To summarize, if either of the switches 70,75 malfunctions or is defective when the cam gear and the ice making container have rotated maximally or returned to their horizontal position, the inventive ice maker can complete the ice making mode without error to thereby prevent the motor, the ice making container and the other components from being damaged.

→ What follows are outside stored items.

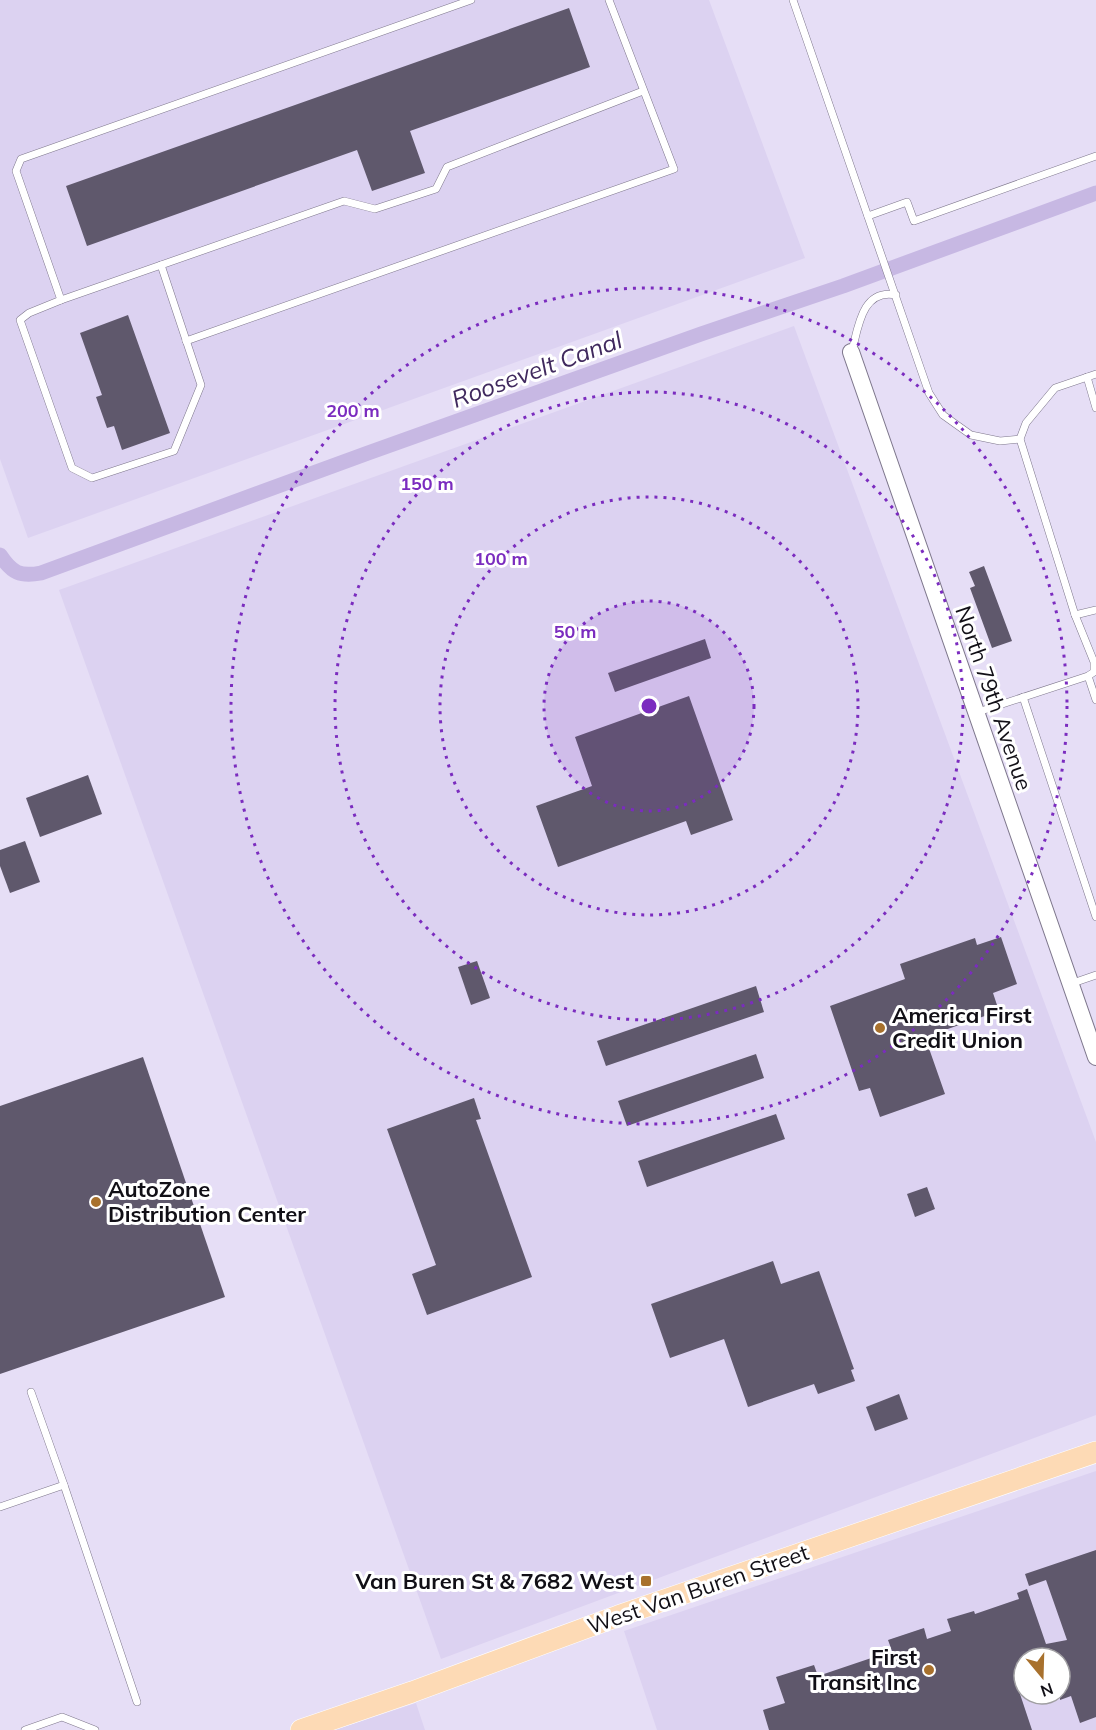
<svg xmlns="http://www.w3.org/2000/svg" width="1096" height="1730" viewBox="0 0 1096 1730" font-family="Mulish,sans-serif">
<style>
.built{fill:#dcd2f1;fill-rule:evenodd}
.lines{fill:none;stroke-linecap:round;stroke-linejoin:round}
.canal{stroke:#c7b8e3;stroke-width:15}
.building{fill:#5f586c}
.service-casing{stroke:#7e778c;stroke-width:8}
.tertiary-casing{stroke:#7e778c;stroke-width:18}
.primary-casing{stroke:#fff;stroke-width:22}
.service{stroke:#fff;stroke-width:7}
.tertiary{stroke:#fff;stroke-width:16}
.primary{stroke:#fddab5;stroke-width:21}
.ring{fill:none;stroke:#7b2cbf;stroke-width:3;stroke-dasharray:3 6}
.poi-dot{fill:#a8712d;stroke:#fff;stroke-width:2}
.labels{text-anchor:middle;stroke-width:6;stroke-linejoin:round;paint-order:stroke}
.street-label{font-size:22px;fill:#110f16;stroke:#fff}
.poi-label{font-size:22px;font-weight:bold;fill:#110f16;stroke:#fff;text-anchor:start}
.water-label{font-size:24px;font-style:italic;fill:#40295e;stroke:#fff}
.centre{fill:#7b2cbf;stroke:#fff;stroke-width:3}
.ring-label{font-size:18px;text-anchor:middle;font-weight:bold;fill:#7b2cbf;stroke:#fff;stroke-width:6;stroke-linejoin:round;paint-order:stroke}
</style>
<rect width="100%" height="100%" fill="#e6def6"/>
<!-- built -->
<g class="built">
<polygon points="0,0 709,0 805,258 28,538 0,459"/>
<polygon points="794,326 1096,1142 1096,1415 441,1659 59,590"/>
<path d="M1096 1471V1730H657L624 1631ZM1024 1658H1060V1694H1024Z"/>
<polygon points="416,1703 425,1730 335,1730"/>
</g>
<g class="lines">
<!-- canal -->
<path class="canal" d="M0 555C12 573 20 577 41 573L368 453 701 334 843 286 1096 193"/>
</g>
<!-- building -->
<g class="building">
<polygon points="569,8 590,67 410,131 425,173 372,191 357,150 87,246 66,186"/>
<polygon points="128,315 170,433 122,450 114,426 107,428 96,397 102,395 80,333"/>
<polygon points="984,566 1012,641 992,648 970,588 975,586 969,572"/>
<polygon points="705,639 711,658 615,692 608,673"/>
<polygon points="689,696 733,820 691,835 686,821 558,867 536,806 592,786 575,737"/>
<polygon points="88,775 102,814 40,837 26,798"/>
<polygon points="25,841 40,882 10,893 0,866 0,850"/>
<polygon points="1001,937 1017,984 993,993 999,1011 925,1037 945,1094 880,1117 870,1088 859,1091 830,1006 905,979 900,964 975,938 977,945"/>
<polygon points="477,961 490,998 471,1005 458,967"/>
<polygon points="756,986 764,1012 606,1066 597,1041"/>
<polygon points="756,1054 764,1078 627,1126 618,1101"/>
<polygon points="143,1057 225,1297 0,1374 0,1106"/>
<polygon points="474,1098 481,1119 476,1120 532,1277 427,1315 412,1274 436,1265 387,1129"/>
<polygon points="776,1114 785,1139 647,1187 638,1161"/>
<polygon points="927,1187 935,1209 915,1217 907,1194"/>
<polygon points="773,1261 781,1284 819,1271 854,1369 851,1370 855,1381 818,1394 814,1384 748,1407 724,1339 670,1358 651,1304"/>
<polygon points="899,1394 908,1419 875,1431 866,1407"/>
<polygon points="1096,1550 1096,1717 1080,1723 1071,1696 1060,1700 1060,1658 1024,1658 1024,1686 1018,1688 1032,1730 769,1730 763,1710 785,1703 776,1677 814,1665 818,1676 892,1651 888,1640 924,1628 927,1639 951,1631 947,1619 974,1611 975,1614 1019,1599 1017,1593 1027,1589 1046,1644 1067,1640 1046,1580 1029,1586 1025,1574"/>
</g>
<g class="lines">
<!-- service casing -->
<g class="service-casing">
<g id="service">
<polyline points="471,0 21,159 16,171 61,300 344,201 375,209 436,189 447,167 643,91"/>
<polyline points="793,0 929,393 943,415 971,435 1000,441 1020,439"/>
<polyline points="868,216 907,202 914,221 1096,156"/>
<polyline points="61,300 29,313 20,320 72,468 92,478 174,451 201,385 161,265"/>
<polyline points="186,341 674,169 609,0"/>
<path d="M852 351C858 328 862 288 896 295"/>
<polyline points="1087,377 1096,408"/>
<polyline points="1075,615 1096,610"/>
<polyline points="1088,676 1096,700"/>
<polyline points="1023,697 1096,917"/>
<polyline points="978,712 1088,676 1094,672 1094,662 1075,615 1020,439 1026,423 1055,388 1096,374"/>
<polyline points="1070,984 1096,975"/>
<polyline points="31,1392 64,1485"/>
<polyline points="0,1507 64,1485 137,1702"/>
<polyline points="25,1730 62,1717 95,1730"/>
</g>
</g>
<!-- tertiary casing -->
<g class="tertiary-casing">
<polyline id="tertiary" points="851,352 1096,1057"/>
</g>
<!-- primary casing -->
<g class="primary-casing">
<polyline id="primary" points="301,1730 412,1692 618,1616 1096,1452"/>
</g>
<!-- service -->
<use href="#service" class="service"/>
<!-- tertiary -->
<use href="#tertiary" class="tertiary"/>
<!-- primary -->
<use href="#primary" class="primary"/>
</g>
<!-- distance rings -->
<circle cx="649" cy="706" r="105" fill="#7b2cbf" fill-opacity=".12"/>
<g class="ring">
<circle cx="649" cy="706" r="105"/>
<circle cx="649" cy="706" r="209"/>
<circle cx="649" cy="706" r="314"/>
<circle cx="649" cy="706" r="418"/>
</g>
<!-- markers -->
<g class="poi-dot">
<circle cx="880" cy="1028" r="6"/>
<circle cx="96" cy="1202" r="6"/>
<rect x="640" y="1575" width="12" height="12" rx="3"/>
<circle cx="929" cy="1670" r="6"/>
</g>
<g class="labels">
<!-- street labels -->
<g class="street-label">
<text transform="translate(994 698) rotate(71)" y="8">North 79th Avenue</text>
<text transform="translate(698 1589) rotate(-19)" y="8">West Van Buren Street</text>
</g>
<!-- poi labels -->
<g class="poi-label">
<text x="892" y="1023">America First<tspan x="892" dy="25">Credit Union</tspan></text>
<text x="108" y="1197">AutoZone<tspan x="108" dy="25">Distribution Center</tspan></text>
<text x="634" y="1589" text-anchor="end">Van Buren St &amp; 7682 West</text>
<text x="917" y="1665" text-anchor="end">First<tspan x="917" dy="25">Transit Inc</tspan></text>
</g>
<!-- water labels -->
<g class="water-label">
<text transform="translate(537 370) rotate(-20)" y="8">Roosevelt Canal</text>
</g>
</g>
<circle cx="649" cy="706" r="9" class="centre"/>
<g class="ring-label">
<text x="353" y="417">200 m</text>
<text x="427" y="490">150 m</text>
<text x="501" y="565">100 m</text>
<text x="575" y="638">50 m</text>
</g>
<!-- north arrow -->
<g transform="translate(1042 1676) rotate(161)"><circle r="28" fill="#ffffff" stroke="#a09fa2" stroke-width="1.5"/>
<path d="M0-4.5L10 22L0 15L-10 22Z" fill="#a8712d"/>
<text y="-9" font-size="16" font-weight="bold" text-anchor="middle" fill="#110f16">N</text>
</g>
</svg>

Therefore, the present invention can extend the ice maker's life span and enhance its reliability.

Claims

1. An automatic ice maker adapted for use in a refrigerator, comprising:

an ice container rotatable about an axis;

a motor;

a drive transmission mechanism interconnecting the motor and the container for rotating the container between an ice-making upright position and an ice-discharging inverted position;

a reservoir disposed below the container for receiving ice discharged therefrom;

a cam structure operably connected to the drive transmission mechanism to be rotated thereby during rotation of the container;

a switch arrangement operable by the cam structure to indicate a position of the container;

a controller operably connected to the motor and switch arrangement to shut off the motor when the container is in a desired one of its upright and inverted positions;

first and second stationary stop surfaces located for stopping the rotation of the container independently of the controller to prevent the container from rotating a substantial distance past the inverted and upright positions respectively; and

third and fourth movable stop surfaces engageable with the first and second stop surfaces, respectively, the third and fourth movable stop surfaces connected to the drive transmission mechanism for movement therewith to terminate a transmission of a driving force to the container in response to engagement of either of the third and fourth stop surfaces with the first and second stationary stop surfaces, respectively.

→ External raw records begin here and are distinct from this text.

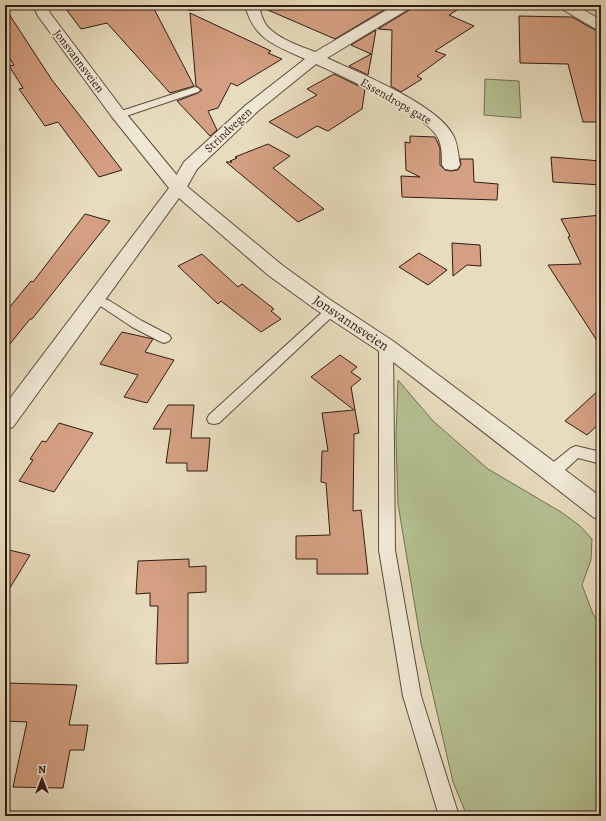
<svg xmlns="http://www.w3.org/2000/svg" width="606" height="821" font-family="Alegreya,serif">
	<rect width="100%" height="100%" fill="#e7dcbd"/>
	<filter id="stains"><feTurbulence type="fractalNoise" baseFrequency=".005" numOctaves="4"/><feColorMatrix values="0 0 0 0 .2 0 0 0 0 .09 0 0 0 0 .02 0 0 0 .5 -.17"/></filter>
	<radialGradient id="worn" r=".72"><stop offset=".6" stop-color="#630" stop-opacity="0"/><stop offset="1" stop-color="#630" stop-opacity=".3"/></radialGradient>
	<g fill="#b4c092" stroke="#726e53">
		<polygon points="485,79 519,81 521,118 484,115"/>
		<polygon points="398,380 433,421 488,469 561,512 580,526 592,539 591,560 582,585 593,614 601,627 601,816 467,816 453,782 421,643 398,504 396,437"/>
	</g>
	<g fill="#d49f82" stroke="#301b14">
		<polygon points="63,5 152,5 194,86 170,93 107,23 81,29"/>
		<polygon points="261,5 392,5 335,39 261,7"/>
		<polygon points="413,5 465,5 449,15 474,26 435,51 446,55 417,76 422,79 401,92 391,86 392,30 378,29 411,9"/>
		<polygon points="5,8 52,80 122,170 99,177 58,122 45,126 19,89 23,88 9,66 14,65 5,51"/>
		<polygon points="190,13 271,51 268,53 282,59 237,86 231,83 218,108 208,111 217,130 210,136 177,101 198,93 202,90 196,86"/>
		<polygon points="519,16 572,17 595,30 601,31 601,122 583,122 568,64 520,63"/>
		<polygon points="376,30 372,53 368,75 349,66 371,54 351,45"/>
		<polygon points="334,74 365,89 362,109 328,131 317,126 297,138 269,122 317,95 307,89"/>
		<polygon points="410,136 435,137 440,148 440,165 445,170 451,171 458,170 461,165 460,159 473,159 474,182 498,184 497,200 402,197 401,176 420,177 406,170 405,142 410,143"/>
		<polygon points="268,144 290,156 273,168 324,209 298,222 226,162 232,162 230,161 237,158 235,157"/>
		<polygon points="551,157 601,161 601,185 553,182"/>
		<polygon points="85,214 110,221 32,319 30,319 5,350 5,313 31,281 33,282"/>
		<polygon points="601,215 601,347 548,265 581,264 568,237 570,236 561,219"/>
		<polygon points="452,243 480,245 481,266 467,265 453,276"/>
		<polygon points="419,253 447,270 428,285 399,267"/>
		<polygon points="202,254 238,287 242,284 274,309 271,311 281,319 261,332 221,301 218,304 178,266"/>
		<polygon points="122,332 153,339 145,352 174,360 147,403 124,397 138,375 100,364"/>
		<polygon points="340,355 357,367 351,372 361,379 351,387 359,433 354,434 353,511 361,510 368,574 317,574 317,559 296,559 296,536 330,535 326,483 321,482 322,451 328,451 322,413 354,410 311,377"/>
		<polygon points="601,388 601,422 587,435 565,421"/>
		<polygon points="168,405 194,405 191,438 210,438 207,471 187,471 187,463 166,463 171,429 153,429"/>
		<polygon points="59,423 93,433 54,492 19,481 33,460 30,459 42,441 46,442"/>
		<polygon points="5,549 30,555 5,596"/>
		<polygon points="189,559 189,567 206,566 206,592 188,593 188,663 156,664 158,606 150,606 150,593 136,594 138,561"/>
		<polygon points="5,683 77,685 69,725 88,725 84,750 70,750 63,788 13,787 27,722 5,721"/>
	</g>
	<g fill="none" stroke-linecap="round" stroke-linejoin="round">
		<defs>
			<g id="service">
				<polygon points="187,5 229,5 225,8 190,10 187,9 186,7"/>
				<polygon points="195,87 198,88 200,90 198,92 123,117 115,117 114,115 115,113"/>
				<polygon points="94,295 110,301 142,321 169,335 171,338 169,341 164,343 159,341 132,327 102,307 90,302 88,299 90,296"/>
				<polygon points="332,306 336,307 338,310 336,313 219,423 214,424 209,423 207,419 209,415 328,307"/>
				<polygon points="386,341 391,343 393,346 395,550 421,696 459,816 439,816 403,696 379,550 379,346 381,343"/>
				<path d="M576,446L601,452V464L578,458C569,466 557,481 545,477L543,473L545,469L571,448Z"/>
			</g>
			<g id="minor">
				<path d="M245,5H259C260,11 262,18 265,23C273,37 300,46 315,52L395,5H412L410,8L327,58C359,73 437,104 453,135C458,144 458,155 460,165L457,169L451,170L445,169L442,165C442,156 442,146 438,138C427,114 342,76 316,64L258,111L197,169L184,192L178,193L172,192L169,188L184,162L246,105L305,59C275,45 254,40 245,5Z"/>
				<polygon points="558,5 575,5 601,20 601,30 596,29 560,8"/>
			</g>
			<polygon id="tertiary" points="33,5 47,5 50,13 124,111 184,184 282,265 329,299 393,341 601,497 601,520 593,517 379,351 315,309 268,275 179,198 13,427 5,430 5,405 169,188 112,117 38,16"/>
		</defs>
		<use href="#service" stroke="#5e4b3e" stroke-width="2"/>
		<use href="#minor" stroke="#5e4b3e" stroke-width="2"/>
		<use href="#tertiary" stroke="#5e4b3e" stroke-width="2"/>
		<use href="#service" fill="#efe8d4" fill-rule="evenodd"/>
		<use href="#minor" fill="#efe8d4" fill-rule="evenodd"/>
		<use href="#tertiary" fill="#efe8d4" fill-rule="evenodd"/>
	</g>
	<g text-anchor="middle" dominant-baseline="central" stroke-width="3.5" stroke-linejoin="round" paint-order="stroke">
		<g font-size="12" fill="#301b14" stroke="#efe8d4">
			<text transform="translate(79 61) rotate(53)">Jonsvannsveien</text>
			<text transform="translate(396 101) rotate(30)">Essendrops gate</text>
			<text transform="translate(228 130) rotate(-43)">Strindvegen</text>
		</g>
		<g font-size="14" fill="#301b14" stroke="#efe8d4">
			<text transform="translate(351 323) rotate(34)">Jonsvannsveien</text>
		</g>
	</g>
	<rect width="606" height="821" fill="none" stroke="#e7dcbd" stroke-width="20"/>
	<rect x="6" y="6" width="594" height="809" fill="none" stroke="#301b14" stroke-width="2"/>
	<rect x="10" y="10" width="586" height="801" fill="none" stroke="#301b14"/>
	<g transform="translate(42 779)" stroke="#efe8d4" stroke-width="3" paint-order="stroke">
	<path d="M0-3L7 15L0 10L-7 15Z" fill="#301b14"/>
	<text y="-6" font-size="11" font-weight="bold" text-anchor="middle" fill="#301b14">N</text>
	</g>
	<rect width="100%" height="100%" filter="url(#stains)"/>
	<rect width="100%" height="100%" fill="url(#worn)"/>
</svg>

2. The automatic ice maker according to claim 1 wherein the motor is connected to the controller to deliver thereto an overload condition when the stop structure stops the rotation of the container, to enable the controller to shut off the motor.

3. The automatic ice maker according to claim 1 wherein the cam structure includes a cam wheel driven by the motor and having first and second cams fixed thereon; the switch arrangement comprising first and second switches positioned to be operated by the first and second cams, respectively, the cam wheel carrying the third and fourth stop surfaces.

4. The automatic ice maker according to claim 1 further including a sensor for determining whether the reservoir is full and for actuating the second switch in response to sensing a reservoir-full condition, independently of the cam structure.

5. The automatic ice maker according to claim 1 wherein the drive transmission mechanism includes at least one gear, the third and fourth stop surfaces being formed on the gear.